#### [Task material]
------------

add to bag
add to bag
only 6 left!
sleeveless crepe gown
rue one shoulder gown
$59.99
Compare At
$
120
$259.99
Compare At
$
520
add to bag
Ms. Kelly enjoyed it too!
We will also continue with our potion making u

------------

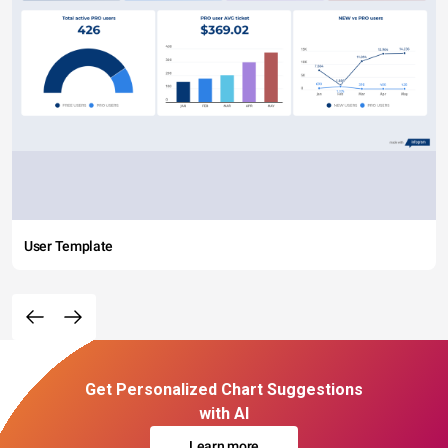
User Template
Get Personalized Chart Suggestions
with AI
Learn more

------------

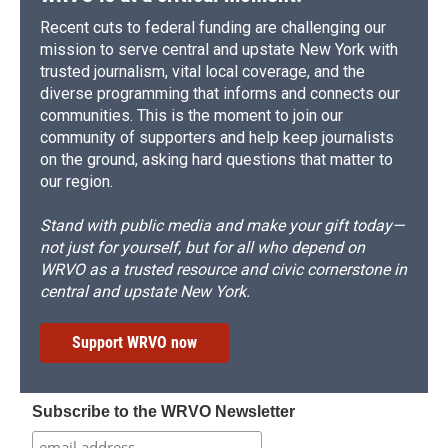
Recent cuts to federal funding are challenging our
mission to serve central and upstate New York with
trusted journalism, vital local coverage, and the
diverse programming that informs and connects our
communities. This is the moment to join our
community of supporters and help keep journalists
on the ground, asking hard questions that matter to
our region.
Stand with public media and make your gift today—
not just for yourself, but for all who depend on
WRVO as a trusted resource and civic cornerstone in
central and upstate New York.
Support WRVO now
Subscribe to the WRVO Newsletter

------------

#### [Work order]
Given the records above, restate word for word only the lines starting at the one with "sleeveless crepe gown" and ending at the one with "We will also".

#### [Exercise solution]
sleeveless crepe gown
rue one shoulder gown
$59.99
Compare At
$
120
$259.99
Compare At
$
520
add to bag
Ms. Kelly enjoyed it too!
We will also continue with our potion making u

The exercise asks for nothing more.